Не знаю, как долго мы простояли на пороге, вцепившись друг в друга. Должно быть, долго, потому что когда все еще не отпускавший моей руки Том, которого била дрожь, шел по коридору, в шандале мерцала новая свеча — старая успела догореть. Не проронив ни слова, мы толкнули полусгнившую входную дверь, под грозовым ливнем перемахнули через садовую ограду, помчались через деревню и — по аллее к моему дому. И только там, в уютной курительной, после того как Том, повинуясь безотчетной привычке, сунул в рот сигару, к нему наконец-то вернулось самообладание. Первыми его словами, обращенными ко мне, были:
— Ну-с, Джек, ты и сейчас не веришь в привидения?
И тут же последовало:
— Проклятье, оставил там любимую трубку! Лучшую! Ну уж нет, сдохну, но не вернусь за ней!
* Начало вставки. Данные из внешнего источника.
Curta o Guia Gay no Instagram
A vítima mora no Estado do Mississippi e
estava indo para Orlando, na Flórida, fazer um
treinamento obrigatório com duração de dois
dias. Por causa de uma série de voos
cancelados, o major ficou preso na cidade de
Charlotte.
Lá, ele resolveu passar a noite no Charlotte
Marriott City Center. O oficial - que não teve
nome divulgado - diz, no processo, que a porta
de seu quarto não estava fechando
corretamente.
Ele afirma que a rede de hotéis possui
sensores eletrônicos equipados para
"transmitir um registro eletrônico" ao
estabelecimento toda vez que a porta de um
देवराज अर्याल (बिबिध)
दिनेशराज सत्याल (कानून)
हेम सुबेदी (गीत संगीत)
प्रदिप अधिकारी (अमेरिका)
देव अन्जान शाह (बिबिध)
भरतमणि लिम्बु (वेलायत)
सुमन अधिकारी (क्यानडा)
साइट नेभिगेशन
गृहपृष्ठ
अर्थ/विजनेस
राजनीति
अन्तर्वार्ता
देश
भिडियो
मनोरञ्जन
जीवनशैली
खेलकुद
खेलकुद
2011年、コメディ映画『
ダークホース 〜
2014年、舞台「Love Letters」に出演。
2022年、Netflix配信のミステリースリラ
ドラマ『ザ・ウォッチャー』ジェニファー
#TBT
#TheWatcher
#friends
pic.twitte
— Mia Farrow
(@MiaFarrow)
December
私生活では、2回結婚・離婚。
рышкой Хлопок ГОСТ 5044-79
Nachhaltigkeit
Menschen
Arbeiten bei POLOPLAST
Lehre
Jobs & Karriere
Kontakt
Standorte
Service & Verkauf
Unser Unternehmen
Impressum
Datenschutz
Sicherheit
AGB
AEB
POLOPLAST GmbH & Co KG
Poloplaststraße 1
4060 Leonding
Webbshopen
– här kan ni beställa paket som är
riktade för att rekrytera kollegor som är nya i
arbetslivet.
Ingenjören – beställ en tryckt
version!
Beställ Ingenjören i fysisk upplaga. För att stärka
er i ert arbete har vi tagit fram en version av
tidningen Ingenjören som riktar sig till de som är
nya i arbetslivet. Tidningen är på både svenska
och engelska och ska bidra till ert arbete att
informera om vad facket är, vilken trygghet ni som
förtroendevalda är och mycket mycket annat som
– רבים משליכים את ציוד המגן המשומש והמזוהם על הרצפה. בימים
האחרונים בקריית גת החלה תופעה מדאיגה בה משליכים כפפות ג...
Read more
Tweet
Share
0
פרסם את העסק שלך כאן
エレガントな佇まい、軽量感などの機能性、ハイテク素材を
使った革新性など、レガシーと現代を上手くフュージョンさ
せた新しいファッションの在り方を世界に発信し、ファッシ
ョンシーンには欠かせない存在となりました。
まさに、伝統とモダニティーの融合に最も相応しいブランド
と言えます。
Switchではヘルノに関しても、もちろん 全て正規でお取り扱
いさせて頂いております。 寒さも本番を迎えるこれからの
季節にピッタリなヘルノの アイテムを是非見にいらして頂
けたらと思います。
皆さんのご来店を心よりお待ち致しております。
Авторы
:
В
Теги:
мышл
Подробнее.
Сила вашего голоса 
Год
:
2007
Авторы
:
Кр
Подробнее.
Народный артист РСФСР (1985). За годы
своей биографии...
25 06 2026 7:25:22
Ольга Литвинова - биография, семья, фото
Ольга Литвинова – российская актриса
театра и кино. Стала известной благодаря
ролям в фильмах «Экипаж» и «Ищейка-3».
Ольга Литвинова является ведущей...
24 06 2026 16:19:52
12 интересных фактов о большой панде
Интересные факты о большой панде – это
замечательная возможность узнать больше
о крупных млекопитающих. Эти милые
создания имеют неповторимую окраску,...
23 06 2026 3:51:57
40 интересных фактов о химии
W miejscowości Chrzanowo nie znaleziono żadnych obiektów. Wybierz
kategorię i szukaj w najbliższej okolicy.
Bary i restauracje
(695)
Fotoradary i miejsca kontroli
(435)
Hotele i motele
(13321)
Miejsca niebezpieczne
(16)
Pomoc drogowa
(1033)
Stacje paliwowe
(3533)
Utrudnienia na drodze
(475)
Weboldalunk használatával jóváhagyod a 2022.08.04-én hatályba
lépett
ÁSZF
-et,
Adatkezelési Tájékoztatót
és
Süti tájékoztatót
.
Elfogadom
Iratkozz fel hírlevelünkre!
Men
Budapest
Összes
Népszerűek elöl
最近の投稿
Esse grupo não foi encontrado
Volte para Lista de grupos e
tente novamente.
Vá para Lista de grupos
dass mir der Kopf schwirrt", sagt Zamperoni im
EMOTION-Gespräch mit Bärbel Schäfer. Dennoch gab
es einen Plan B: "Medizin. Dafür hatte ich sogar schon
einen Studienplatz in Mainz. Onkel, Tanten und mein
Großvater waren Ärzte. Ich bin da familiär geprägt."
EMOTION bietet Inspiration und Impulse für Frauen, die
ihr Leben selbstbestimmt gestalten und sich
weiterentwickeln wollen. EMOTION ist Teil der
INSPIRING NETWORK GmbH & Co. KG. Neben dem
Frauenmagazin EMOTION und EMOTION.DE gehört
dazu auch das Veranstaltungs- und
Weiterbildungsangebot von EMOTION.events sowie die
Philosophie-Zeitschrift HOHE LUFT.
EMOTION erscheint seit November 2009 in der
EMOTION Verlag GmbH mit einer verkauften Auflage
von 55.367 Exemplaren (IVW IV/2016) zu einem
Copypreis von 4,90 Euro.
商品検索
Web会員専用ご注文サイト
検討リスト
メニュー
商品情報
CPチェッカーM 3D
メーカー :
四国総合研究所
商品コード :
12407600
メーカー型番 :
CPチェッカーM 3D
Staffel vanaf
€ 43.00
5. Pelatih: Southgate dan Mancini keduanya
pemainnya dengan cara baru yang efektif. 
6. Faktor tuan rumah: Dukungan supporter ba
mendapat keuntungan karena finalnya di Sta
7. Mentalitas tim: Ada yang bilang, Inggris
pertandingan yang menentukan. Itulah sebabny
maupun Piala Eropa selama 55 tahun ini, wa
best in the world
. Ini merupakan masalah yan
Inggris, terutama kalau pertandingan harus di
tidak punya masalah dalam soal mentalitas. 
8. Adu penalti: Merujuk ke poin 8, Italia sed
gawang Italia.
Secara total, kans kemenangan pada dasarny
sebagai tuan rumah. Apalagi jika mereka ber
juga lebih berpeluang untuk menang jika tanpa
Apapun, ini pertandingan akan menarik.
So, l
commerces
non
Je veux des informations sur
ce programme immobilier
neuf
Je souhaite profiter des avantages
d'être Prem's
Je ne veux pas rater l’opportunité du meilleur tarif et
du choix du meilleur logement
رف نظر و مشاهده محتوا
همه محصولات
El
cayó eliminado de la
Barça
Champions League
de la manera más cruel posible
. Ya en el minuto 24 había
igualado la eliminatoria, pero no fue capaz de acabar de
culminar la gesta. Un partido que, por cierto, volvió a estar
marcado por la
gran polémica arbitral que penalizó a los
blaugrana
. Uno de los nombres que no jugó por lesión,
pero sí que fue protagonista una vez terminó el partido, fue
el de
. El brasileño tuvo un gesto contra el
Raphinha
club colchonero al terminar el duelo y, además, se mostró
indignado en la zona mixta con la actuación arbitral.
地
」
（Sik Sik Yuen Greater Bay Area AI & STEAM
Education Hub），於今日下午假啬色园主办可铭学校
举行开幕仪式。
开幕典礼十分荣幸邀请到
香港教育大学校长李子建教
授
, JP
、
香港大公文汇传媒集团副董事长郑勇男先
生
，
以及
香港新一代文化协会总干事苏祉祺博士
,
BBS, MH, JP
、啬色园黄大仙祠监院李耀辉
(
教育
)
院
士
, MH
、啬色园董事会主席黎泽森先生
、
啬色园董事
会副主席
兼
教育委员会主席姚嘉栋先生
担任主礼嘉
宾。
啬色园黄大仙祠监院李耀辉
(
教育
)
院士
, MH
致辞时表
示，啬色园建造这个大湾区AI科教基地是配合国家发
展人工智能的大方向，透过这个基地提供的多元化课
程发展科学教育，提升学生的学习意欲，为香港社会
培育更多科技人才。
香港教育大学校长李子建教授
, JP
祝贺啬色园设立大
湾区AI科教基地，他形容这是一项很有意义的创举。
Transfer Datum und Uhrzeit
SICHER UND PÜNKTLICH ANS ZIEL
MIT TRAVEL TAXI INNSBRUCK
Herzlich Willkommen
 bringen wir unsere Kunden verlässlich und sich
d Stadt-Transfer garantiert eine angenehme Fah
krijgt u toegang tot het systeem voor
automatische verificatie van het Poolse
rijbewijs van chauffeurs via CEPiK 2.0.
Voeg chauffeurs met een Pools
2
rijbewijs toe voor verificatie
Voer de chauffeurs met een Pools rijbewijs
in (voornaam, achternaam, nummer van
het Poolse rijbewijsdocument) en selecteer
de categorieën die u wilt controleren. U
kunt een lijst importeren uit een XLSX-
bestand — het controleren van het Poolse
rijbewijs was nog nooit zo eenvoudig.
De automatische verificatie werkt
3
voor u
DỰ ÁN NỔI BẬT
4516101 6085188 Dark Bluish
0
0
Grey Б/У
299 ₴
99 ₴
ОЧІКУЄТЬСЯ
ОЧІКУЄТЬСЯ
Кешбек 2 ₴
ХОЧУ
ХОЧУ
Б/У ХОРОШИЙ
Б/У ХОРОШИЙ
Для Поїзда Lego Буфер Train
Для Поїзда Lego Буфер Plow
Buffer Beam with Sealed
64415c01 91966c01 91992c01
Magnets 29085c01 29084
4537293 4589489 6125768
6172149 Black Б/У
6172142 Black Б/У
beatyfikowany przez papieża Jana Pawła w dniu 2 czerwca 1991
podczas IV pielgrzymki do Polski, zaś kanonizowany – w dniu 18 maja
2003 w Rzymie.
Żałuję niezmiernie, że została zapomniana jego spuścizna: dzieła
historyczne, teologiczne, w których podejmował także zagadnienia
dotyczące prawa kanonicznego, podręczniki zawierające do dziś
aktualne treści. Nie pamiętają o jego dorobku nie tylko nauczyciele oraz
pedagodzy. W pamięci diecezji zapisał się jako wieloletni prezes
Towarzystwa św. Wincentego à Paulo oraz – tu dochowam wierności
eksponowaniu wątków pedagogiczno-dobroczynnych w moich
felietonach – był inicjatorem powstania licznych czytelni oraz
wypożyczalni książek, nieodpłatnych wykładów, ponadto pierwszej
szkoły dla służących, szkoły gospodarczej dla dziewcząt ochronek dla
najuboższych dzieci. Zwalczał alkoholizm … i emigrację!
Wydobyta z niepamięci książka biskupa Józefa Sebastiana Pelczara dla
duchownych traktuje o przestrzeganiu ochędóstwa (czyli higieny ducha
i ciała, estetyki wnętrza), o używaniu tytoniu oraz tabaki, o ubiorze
— Да уж, зрелище, конечно, леденящее душу, — вздохнул я. — Как вспомню его лицо… еще ленты эти жуткие… Слушай, Том, а что это за ленты?
— Какие еще ленты? Это же водоросли, ты что, не понял? А такие отметины, как у женщины на шее, мне случалось видеть и раньше, да и тебе, думаю, они знакомы по медицинским штудиям.
— Да уж знакомы. Это следы пальцев. Ее задушили, Том! Не приведи Господи увидеть что-нибудь такое еще раз! Храни Бог!
— Аминь, — отозвался мой друг, и мы расстались.
Поутру, поскольку все задуманное было исполнено, Том отправился в Лондон, а через некоторое время — на цейлонские кофейные плантации, принадлежавшие его отцу. Более судьба нас не сводила. Даже не знаю, жив ли он сейчас, но одно могу сказать с уверенностью: если жив, то не может вспоминать без содрогания ночь, проведенную среди привидений Горсторпской усадьбы.